What does the mode represent in a dataset?
The most frequently occurring value in a dataset.
Define the range in statistics.
The difference between the highest and lowest values.
How is variance calculated in a dataset?
The average of the squared differences from the Mean.
Explain how standard deviation is used in data analysis.
It measures the amount of variation or dispersion of a set of values.
What does a high variance indicate about a dataset?
It suggests a wider spread of data points in the dataset.
How do you find the interquartile range?
The difference between the 75th and 25th percentiles.
What is a boxplot and what does it show?
A graphical representation of the distribution of data points.
Why is it important to know the shape of the distribution?
It provides insights into the symmetry and spread of data.

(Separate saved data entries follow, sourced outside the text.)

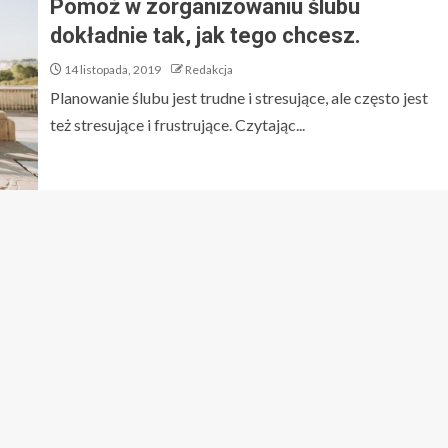
Pomóż w zorganizowaniu ślubu
dokładnie tak, jak tego chcesz.
14 listopada, 2019
Redakcja
Planowanie ślubu jest trudne i stresujące, ale często jest
też stresujące i frustrujące. Czytając...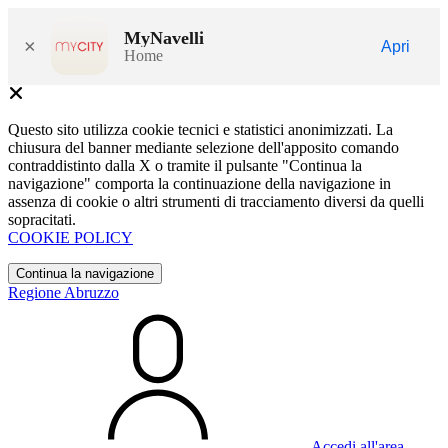
MyNavelli
×
Apri
Home
Questo sito utilizza cookie tecnici e statistici anonimizzati. La
chiusura del banner mediante selezione dell'apposito comando
contraddistinto dalla X o tramite il pulsante "Continua la
navigazione" comporta la continuazione della navigazione in
assenza di cookie o altri strumenti di tracciamento diversi da quelli
sopracitati.
COOKIE POLICY
Continua la navigazione
Regione Abruzzo
Accedi all'area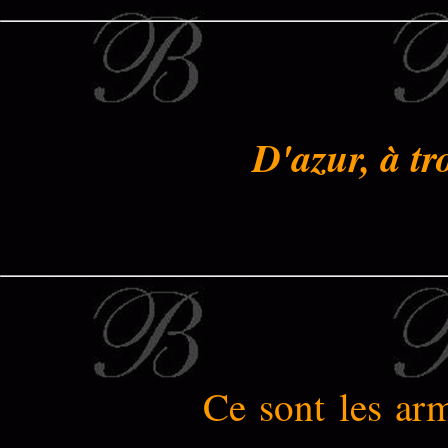
D'azur, à t
Ce sont les ar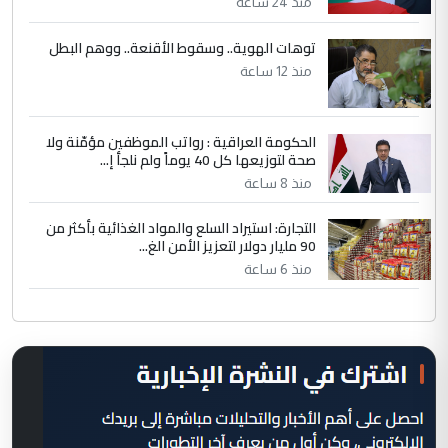
منذ 24 ساعة
توهات الهوية.. وسقوط الأقنعة.. ووهم البطل
منذ 12 ساعة
الحكومة العراقية : رواتب الموظفين مؤمّنة ولا
صحة لتوزيعها كل 40 يوماً ولم نلجأ إ...
منذ 8 ساعة
التجارة: استيراد السلع والمواد الغذائية بأكثر من
90 مليار دولار لتعزيز الأمن الغ...
منذ 6 ساعة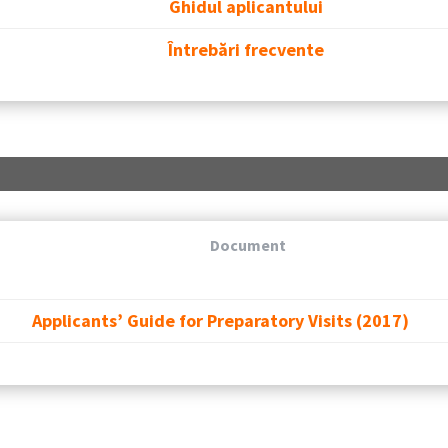
Ghidul aplicantului
Întrebări frecvente
Document
Applicants’ Guide for Preparatory Visits (
2017)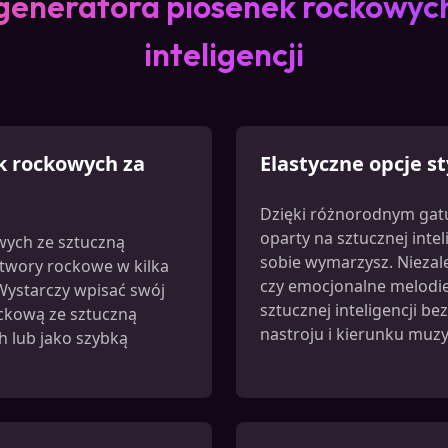
 generatora piosenek rockowych
inteligencji
k rockowych za
Elastyczne opcje s
Dzięki różnorodnym gat
oparty na sztucznej intel
wych ze sztuczną
sobie wymarzysz. Niezale
utwory rockowe w kilka
czy emocjonalne melodie
Wystarczy wpisać swój
sztucznej inteligencji b
ckową ze sztuczną
nastroju i kierunku muz
h lub jako szybką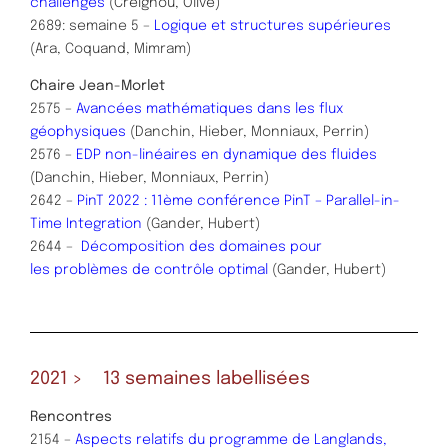
challenges
(Creignou, Olive)
2689: semaine 5 –
Logique et structures supérieures
(Ara, Coquand, Mimram)
Chaire Jean-Morlet
2575 –
Avancées mathématiques dans les flux
géophysiques
(Danchin, Hieber, Monniaux, Perrin)
2576 –
EDP non-linéaires en dynamique des fluides
(Danchin, Hieber, Monniaux, Perrin)
2642 –
PinT 2022 : 11ème conférence PinT – Parallel-in-
Time Integration
(Gander, Hubert)
2644 –
Décomposition des domaines pour
les problèmes de contrôle optimal
(Gander, Hubert)
2021 > 13 semaines labellisées
Rencontres
2154 –
Aspects relatifs du programme de Langlands,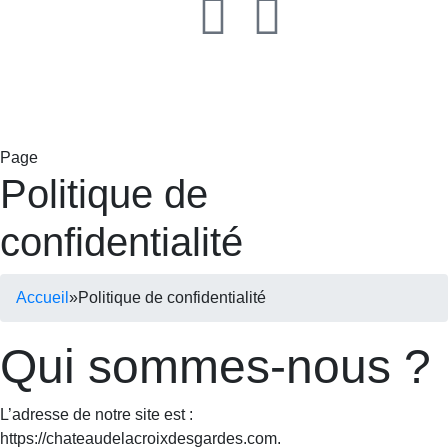
Page
Politique de
confidentialité
Accueil
»
Politique de confidentialité
Qui sommes-nous ?
L’adresse de notre site est :
https://chateaudelacroixdesgardes.com.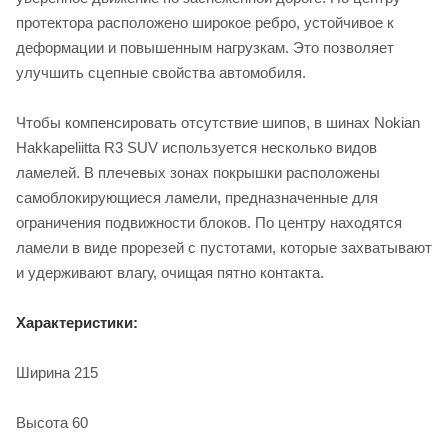
протектора расположено широкое ребро, устойчивое к
деформации и повышенным нагрузкам. Это позволяет
улучшить сцепные свойства автомобиля.
Чтобы компенсировать отсутствие шипов, в шинах Nokian
Hakkapeliitta R3 SUV используется несколько видов
ламелей. В плечевых зонах покрышки расположены
самоблокирующиеся ламели, предназначенные для
ограничения подвижности блоков. По центру находятся
ламели в виде прорезей с пустотами, которые захватывают
и удерживают влагу, очищая пятно контакта.
Характеристики:
Ширина 215
Высота 60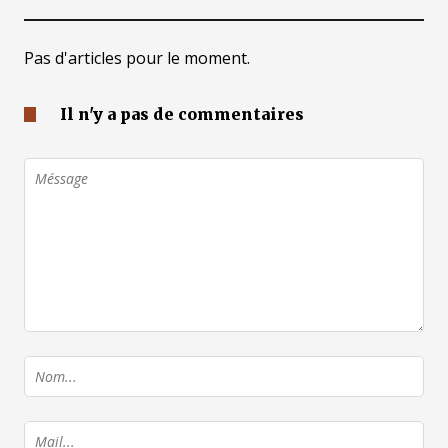
Pas d'articles pour le moment.
Il n'y a pas de commentaires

What is skewness in statistical terms?
A measure of how much data deviates from being symmetrical.
Explain kurtosis in a dataset.
A measure of the “tailedness” of the probability distribution.
How does one identify outliers in data?
By identifying data points that significantly differ from other observations.
What is a frequency distribution?
The organization of data by the frequency of their values.
How can a histogram help in understanding data?
It visually shows the distribution of data.
What is a scatter plot used for?
To display values involving two variables.
How do quartiles divide a dataset?
They divide the dataset into four equal parts.
What is the difference between absolute deviation and mean deviation?
Absolute deviation is the absolute differences, mean deviation is the average of these absolute differences.
How do you calculate a percentile rank?
The position of a value in a dataset as a percentage of the total number of data points.
What is a cumulative frequency distribution?
The sum of relative frequencies up to a certain point in a dataset.
Explain the concept of a relative frequency distribution.
It shows the proportion of each class relative to the total number of cases.
What role does the mean play in symmetrical distributions?
It represents the balance point of the distribution.
What is the best measure of central tendency for skewed data?
Median.
Why might one use the median instead of the mean?
It is less affected by outliers and skewed data.